**REQUEST:**
Copy the lines below word for word, leaving out the pictures.
INFORMATION section start
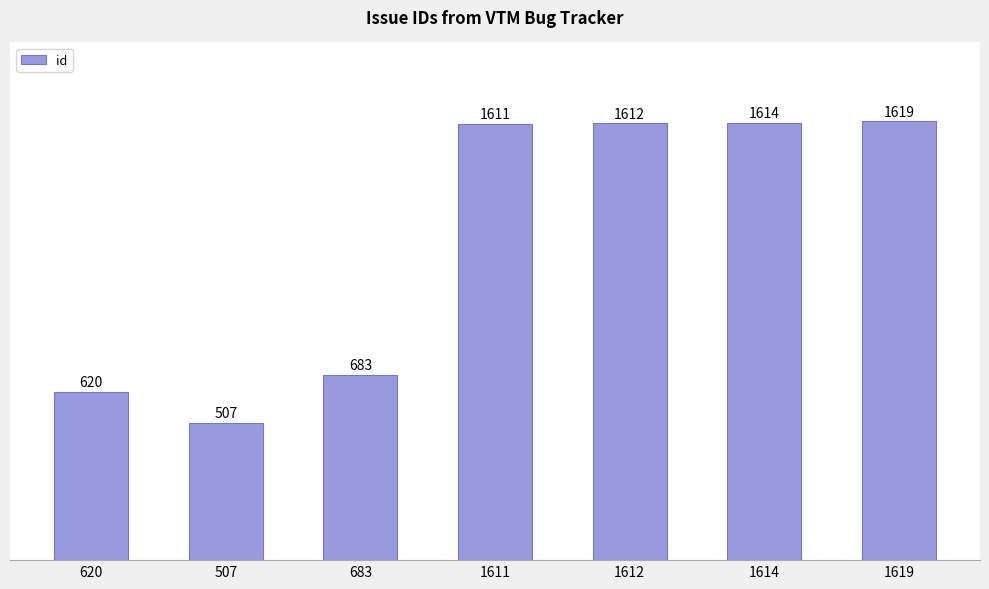

True or false: the data shows 890 at 507.

False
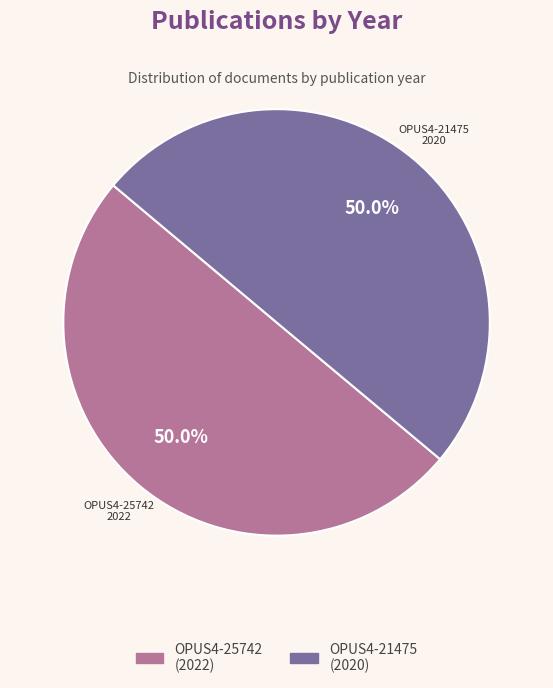

Is the sum of OPUS4-25742 (2022) and OPUS4-21475 (2020) greater than half?

Yes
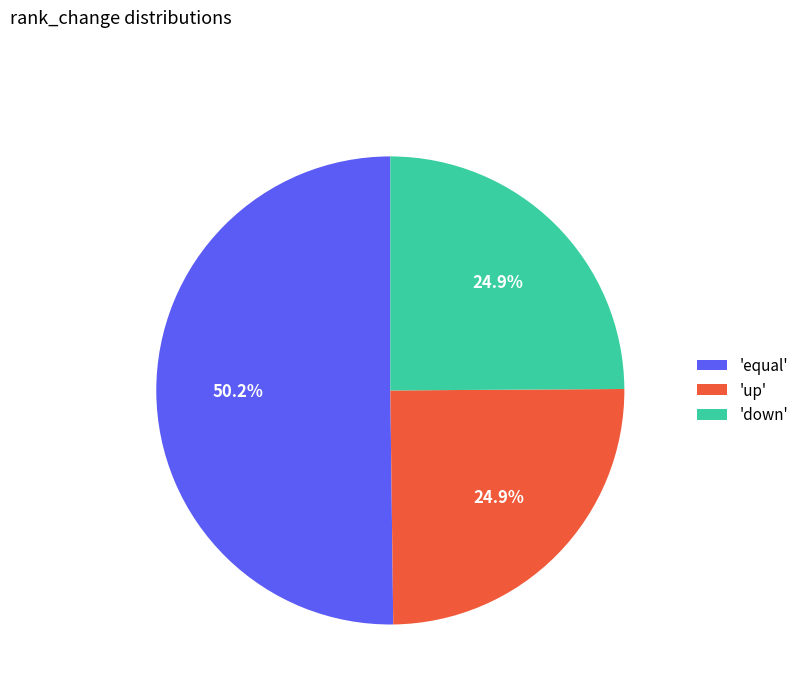

Which category has the biggest portion of the pie?

'equal'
INFORMATION section end
**OUTPUT BELOW:**
True or false: the data shows 890 at 507.

False

Is the sum of OPUS4-25742 (2022) and OPUS4-21475 (2020) greater than half?

Yes

Which category has the biggest portion of the pie?

'equal'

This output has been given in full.